Il mio giudizio severo scaturisce sicuramente dalla mia scarsa predisposizione per questo genere di cinema, ne sono cosciente, ma la qualità del film è quella che è, e il fatto che tranne quella di Saoirse Ronan sia rimasto praticamente fuori delle candidature dei Golden Globe (e a maggior ragione lo sarà per quelle degli Oscar) la dice lunga sul giudizio della critica ufficiale. Un buon celeberrimo racconto di formazione che si trasforma in un mediocre film – addirittura la quinta versione cinematografica, iniziando dal periodo del muto -, in cui si salvano per meriti propri innanzitutto la brava Ronan, oltre alla molto promettente Florence Pugh e ovviamente a Meryl Streep. Greta Gerwig a quanto pare non si allontanerà neanche in futuro da questo mondo di fantasia, essendo già al lavoro su un altro argomento fantasy: Barbie! E pensare che aveva iniziato come attrice e lavorato a diversi progetti di suo marito Noah Baumbach, regista di ben altra qualità e consistenza.
Perché si fanno questi film e perché hanno tanto successo? Forse la spiegazione la dà il grande Steven Soderbergh, da sempre regista indipendente, eclettico e coraggioso viste le sue scelte, in una intervista che parla del cinema americano di oggi e dei suoi lavori per Netflix: “Nessuno degli studios finanzierebbe un film come ‘The Laundromat’ [è su Netflix, cercatelo: è bellissimo e complicato, con una enorme Streep!]. Pensano che faccia parte di una ‘zona morta’: è un medio budget, destinato a un pubblico adulto.
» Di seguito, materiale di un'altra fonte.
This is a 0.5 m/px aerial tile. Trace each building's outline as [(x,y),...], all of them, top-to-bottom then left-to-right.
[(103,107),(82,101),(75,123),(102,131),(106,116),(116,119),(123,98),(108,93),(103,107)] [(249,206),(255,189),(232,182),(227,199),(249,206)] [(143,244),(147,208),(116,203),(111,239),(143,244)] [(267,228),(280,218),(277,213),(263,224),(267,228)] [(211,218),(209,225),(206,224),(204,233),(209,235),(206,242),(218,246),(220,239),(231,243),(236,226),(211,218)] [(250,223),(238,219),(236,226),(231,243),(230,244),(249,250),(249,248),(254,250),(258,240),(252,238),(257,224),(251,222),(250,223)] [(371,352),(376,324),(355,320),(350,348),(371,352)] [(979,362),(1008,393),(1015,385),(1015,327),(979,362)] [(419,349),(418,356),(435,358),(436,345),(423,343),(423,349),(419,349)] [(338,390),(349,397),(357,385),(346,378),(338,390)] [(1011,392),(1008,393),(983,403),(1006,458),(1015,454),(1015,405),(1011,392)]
In Netflix invece si pensa che ci sia interesse per questo genere di film, che ci sia comunque un pubblico per questa proposta. Non c’era alcun film che io potessi indicare agli studios come riferimento, che avesse guadagnato dei soldi. Non potevo fare nessun paragone che giustificasse l'investimento di uno studio. Netflix lavora su un territorio che gli studios hanno abbandonato perché questi ultimi vogliono produrre solo film che sono stati già fatti [...]. Dopo 30 anni che realizzo film le ragioni per le quali gli americani vanno al cinema sono cambiate. Ho sentito un ribaltamento nelle loro motivazioni: vogliono evitare il reale, puramente e semplicemente. Il concetto di ambiguità, gli aspetti oscuri di certi personaggi sono stati affrontati dalla televisione e gli spettatori che sono interessati a questo sono emigrati verso questo tipo di televisione. I film per adolescenti sono andati incontro agli adolescenti che vogliono film per adolescenti: è un circolo vizioso. Attualmente i film che hanno successo non sono concepiti per gli adulti, sono dei film fantasy destinati a funzionare in qualunque parte del mondo, con qualsivoglia lingua.”